The findings reported above have led to the emergence and subsequent explosion of a new scientific discipline: Plasma Medicine. This discipline explores the perspectives of the application of plasmas for various medical treatments: skin disinfection, (burn) wound healing, fighting of chronic ulcers, cancer treatment, tooth bleaching, and so on. The clinical results are very encouraging: plasmas indeed seem to offer perspectives for lesions and diseases where other treatments fail.

However, up to now, most research in Plasma Medicine has concentrated on limited medical and biological aspects: studies of cell cultures on the one hand, and (semi-)clinical studies on the other hand. Many aspects of the process have remained largely unstudied:

·         The dynamics of the plasma itself: what does it deliver to the cells?

·         The 2-way interaction between the plasma and the flow field: how is the flow field modified by the plasma, and how do the flow field and interaction with the cells feed back to the plasma?

·         The role of cavitation: is cavitation induced by the plasma, and which role does it play in the whole picture?

·         The biophysics of the plasma/cell membrane interface: what are the mechanisms by which the plasma produced species and fields "enter" the cells?

·         The modification of the surroundings and the interior of the cell: which species are created and/or eliminated by which plasma "deliverable", and how are the liquids modified?
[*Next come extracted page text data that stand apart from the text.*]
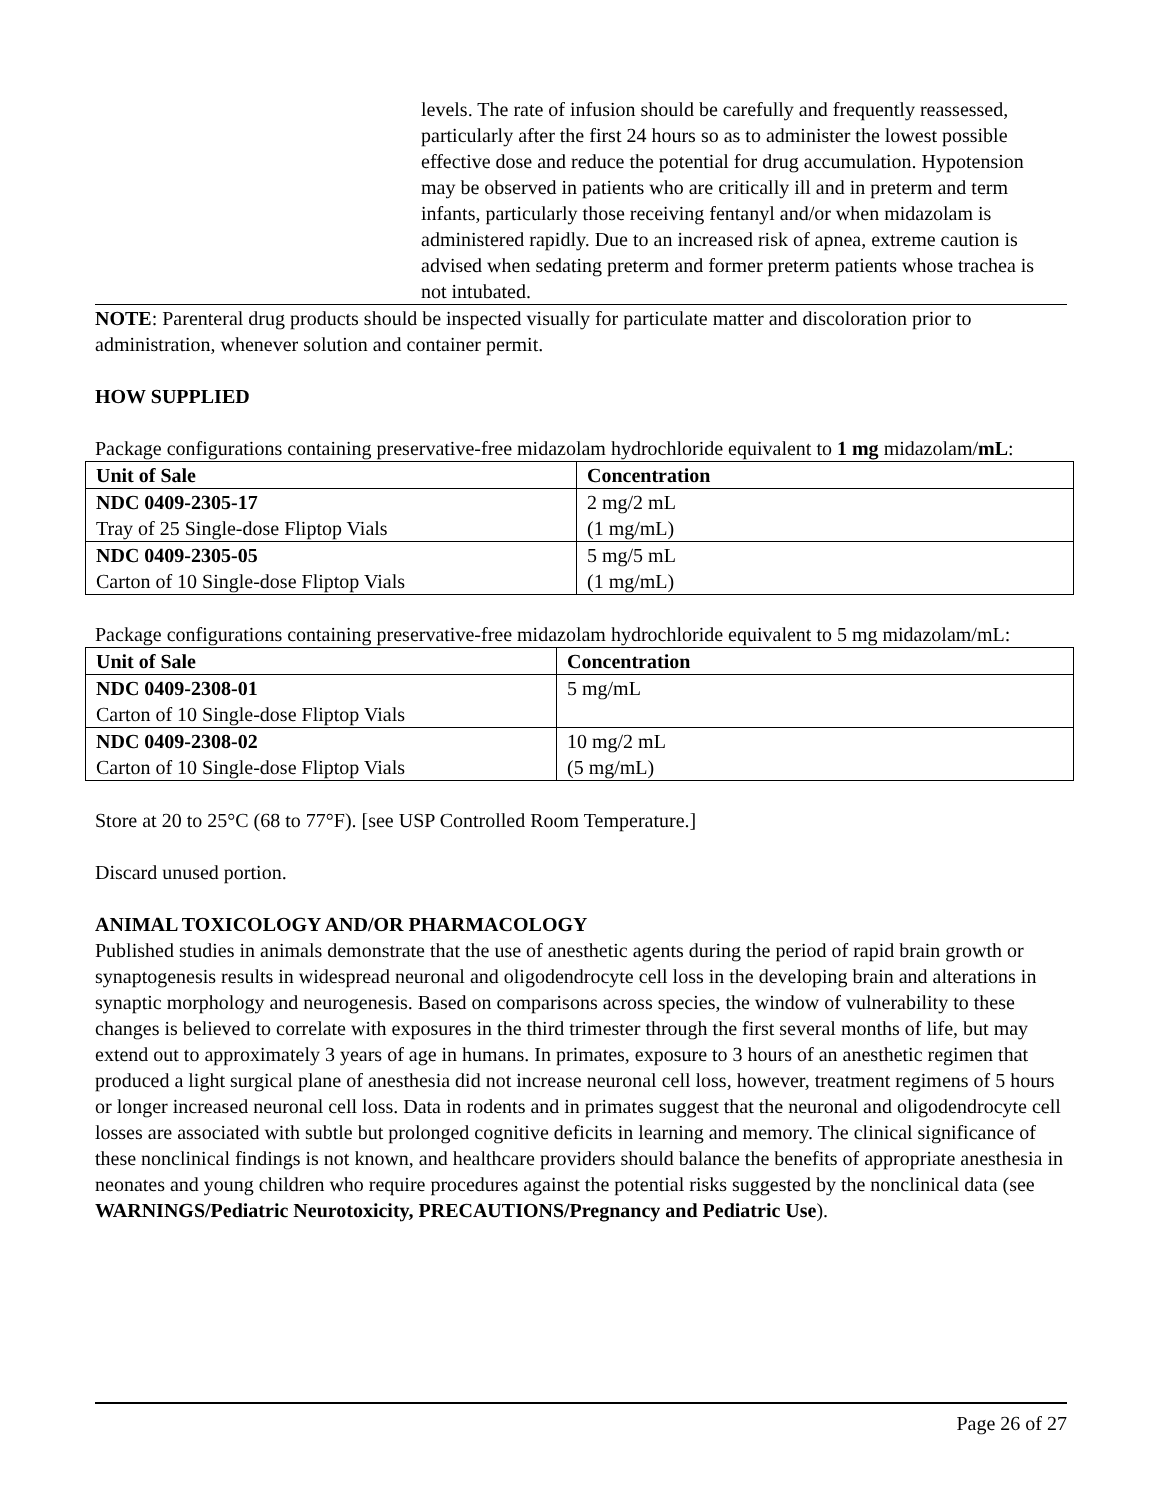levels. The rate of infusion should be carefully and frequently reassessed, particularly after the first 24 hours so as to administer the lowest possible effective dose and reduce the potential for drug accumulation. Hypotension may be observed in patients who are critically ill and in preterm and term infants, particularly those receiving fentanyl and/or when midazolam is administered rapidly. Due to an increased risk of apnea, extreme caution is advised when sedating preterm and former preterm patients whose trachea is not intubated.
NOTE: Parenteral drug products should be inspected visually for particulate matter and discoloration prior to administration, whenever solution and container permit.
HOW SUPPLIED
Package configurations containing preservative-free midazolam hydrochloride equivalent to 1 mg midazolam/mL:
| Unit of Sale | Concentration |
| --- | --- |
| NDC 0409-2305-17 Tray of 25 Single-dose Fliptop Vials | 2 mg/2 mL (1 mg/mL) |
| NDC 0409-2305-05 Carton of 10 Single-dose Fliptop Vials | 5 mg/5 mL (1 mg/mL) |
Package configurations containing preservative-free midazolam hydrochloride equivalent to 5 mg midazolam/mL:
| Unit of Sale | Concentration |
| --- | --- |
| NDC 0409-2308-01 Carton of 10 Single-dose Fliptop Vials | 5 mg/mL |
| NDC 0409-2308-02 Carton of 10 Single-dose Fliptop Vials | 10 mg/2 mL (5 mg/mL) |
Store at 20 to 25°C (68 to 77°F). [see USP Controlled Room Temperature.]
Discard unused portion.
ANIMAL TOXICOLOGY AND/OR PHARMACOLOGY
Published studies in animals demonstrate that the use of anesthetic agents during the period of rapid brain growth or synaptogenesis results in widespread neuronal and oligodendrocyte cell loss in the developing brain and alterations in synaptic morphology and neurogenesis. Based on comparisons across species, the window of vulnerability to these changes is believed to correlate with exposures in the third trimester through the first several months of life, but may extend out to approximately 3 years of age in humans. In primates, exposure to 3 hours of an anesthetic regimen that produced a light surgical plane of anesthesia did not increase neuronal cell loss, however, treatment regimens of 5 hours or longer increased neuronal cell loss. Data in rodents and in primates suggest that the neuronal and oligodendrocyte cell losses are associated with subtle but prolonged cognitive deficits in learning and memory. The clinical significance of these nonclinical findings is not known, and healthcare providers should balance the benefits of appropriate anesthesia in neonates and young children who require procedures against the potential risks suggested by the nonclinical data (see WARNINGS/Pediatric Neurotoxicity, PRECAUTIONS/Pregnancy and Pediatric Use).
Page 26 of 27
The answers to these questions will yield a much better understanding of the physics of the plasma-plasma interaction.

Goal of the workshop

The overall objective of this workshop is to set the research agenda for the near future (5-10 years) in the direction of  the understanding of the interaction, through the cell membrane, between the plasma of a gas discharge and the cytoplasm in living cells. The focus will not be on advancing medical application, but on fundamental understanding of the processes that make it work.